At a time when her husband’s approval rating has plummeted, hers stand strong at 70 percent—making her one of the most popular figures in Washington. And she appeals to a crucial constituency–female voters, a decisive bloc this fall. “She’s a terrific asset to Democrats this cycle,” says Jen Bluestein, communications director at Emily’s List. It helps that Mrs. Obama projects that purple glow her husband used to talk about. “She’s very popular with Democrats but she’s also increasingly popular with Republicans and Independents,” adds Hari Sevugan, a spokesperson for the Democratic National Committee.
But at a time when a bumper crop of women candidates are on the ballot—ten for governor, six for the Senate, and 138 for the House—a disturbing number of women voters are either checked out of the election or forsaking the Democratic Party, according to recent polling by Gallup, CBS and the New York Times.
Which raises a tough question: Could the country’s most popular female political figure have started earlier, shouted louder, and helped turn the straying sisters around? Or has the First Lady—who famously coined the title “mom-in-chief”—relinquished the feminist brand, to the detriment of the Democrats?
Several paragraphs later, though, the author admits that where Michelle has hit the campaign trail, she hasn’t been an asset:
Murray, Senate Majority Leader Harry Reid, Senators Russ Feingold and Michael Bennet, and Illinois Senate candidate Alexi Giannoulas all rallied with the first lady, yet are even or trailing in recent polls.

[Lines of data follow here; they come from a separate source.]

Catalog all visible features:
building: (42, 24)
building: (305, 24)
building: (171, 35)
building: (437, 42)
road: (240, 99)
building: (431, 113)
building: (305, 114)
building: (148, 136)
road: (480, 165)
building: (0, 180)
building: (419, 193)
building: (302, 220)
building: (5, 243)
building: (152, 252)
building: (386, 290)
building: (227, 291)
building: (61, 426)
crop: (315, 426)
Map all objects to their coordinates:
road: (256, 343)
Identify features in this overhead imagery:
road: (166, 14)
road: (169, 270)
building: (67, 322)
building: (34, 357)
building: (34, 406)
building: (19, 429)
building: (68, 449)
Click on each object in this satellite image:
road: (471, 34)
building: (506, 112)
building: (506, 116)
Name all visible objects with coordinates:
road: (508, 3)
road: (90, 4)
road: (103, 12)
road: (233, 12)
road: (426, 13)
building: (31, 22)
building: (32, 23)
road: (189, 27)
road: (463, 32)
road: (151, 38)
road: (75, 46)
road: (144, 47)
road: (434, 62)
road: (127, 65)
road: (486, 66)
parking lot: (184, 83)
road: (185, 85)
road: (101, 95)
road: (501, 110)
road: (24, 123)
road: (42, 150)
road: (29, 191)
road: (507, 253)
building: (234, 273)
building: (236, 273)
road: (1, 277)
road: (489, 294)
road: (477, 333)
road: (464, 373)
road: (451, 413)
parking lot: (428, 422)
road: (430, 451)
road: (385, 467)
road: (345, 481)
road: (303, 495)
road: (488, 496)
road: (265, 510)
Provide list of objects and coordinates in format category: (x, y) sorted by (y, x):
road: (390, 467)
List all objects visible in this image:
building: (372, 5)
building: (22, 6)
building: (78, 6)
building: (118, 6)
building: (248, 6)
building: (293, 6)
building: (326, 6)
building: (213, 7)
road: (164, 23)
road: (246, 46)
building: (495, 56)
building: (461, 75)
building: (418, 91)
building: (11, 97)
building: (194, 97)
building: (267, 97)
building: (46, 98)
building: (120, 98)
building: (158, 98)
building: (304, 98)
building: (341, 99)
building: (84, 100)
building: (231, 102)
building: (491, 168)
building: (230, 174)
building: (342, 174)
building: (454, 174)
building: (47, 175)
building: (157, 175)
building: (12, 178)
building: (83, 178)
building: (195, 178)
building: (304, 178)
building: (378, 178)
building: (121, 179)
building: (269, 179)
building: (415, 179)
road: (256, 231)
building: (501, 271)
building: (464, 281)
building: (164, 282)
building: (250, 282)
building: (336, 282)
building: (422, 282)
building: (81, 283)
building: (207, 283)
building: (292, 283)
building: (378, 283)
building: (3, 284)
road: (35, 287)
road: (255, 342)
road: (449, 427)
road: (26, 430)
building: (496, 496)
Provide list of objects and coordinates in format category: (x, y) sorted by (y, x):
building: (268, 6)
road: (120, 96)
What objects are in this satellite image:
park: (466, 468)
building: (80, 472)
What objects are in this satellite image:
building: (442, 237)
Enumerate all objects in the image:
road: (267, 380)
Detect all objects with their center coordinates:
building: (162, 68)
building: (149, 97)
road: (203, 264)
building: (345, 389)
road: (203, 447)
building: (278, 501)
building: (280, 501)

This would seem to suggest that Mrs. Obama’s simply not that significant a factor, but of course, that can’t possibly be it; Olopade suggests the problem may be her shift to a non-partisan, “home-and-hearth” presentation, rather than casting herself as a more overtly political figure, a feminist alternative to the likes of Sarah Palin.
In other words, Michelle Obama’s not making a splash these days because she comes across as too conservative and traditional. Interesting theory. The only problem is, it has the transformation exactly backwards. Home-and-Hearth Michelle came after the American people met Leftist Crusader Michelle in 2008—and the more they heard, the less they liked it. The public tends not to like being told that government is going to decide who has to “give up a piece of the pie so that someone else can have more.” They like hearing that their country is “just downright mean” even less. And the idea that the only praiseworthy thing America has done in decades is voting for her husband? Not exactly a crowd-pleaser.
Somehow, these details couldn’t be fit into an eighteen-hundred-word-essay on the subject of how the American people might react to what Michelle Obama has to say. Weird…
It doesn’t matter how much logical contortion and selective memory loss it takes; to the Left, there’s always an excuse for why their ideas and personalities aren’t a bigger hit with the American people. Sometimes voters merely have other things on their mind, or just aren’t smart enough to know a good thing when they see it. Other times, the leftist didn’t present there case right, or—the Left’s personal favorite—they sounded or acted too much like conservatives, which everybody knows is political Kryptonite.
But could it be that, just maybe, the voters do understand leftists like Michelle Obama when they dare to be candid, and they reject them anyway? Perish the thought! Somehow, the shortest distance between two points is never a straight line.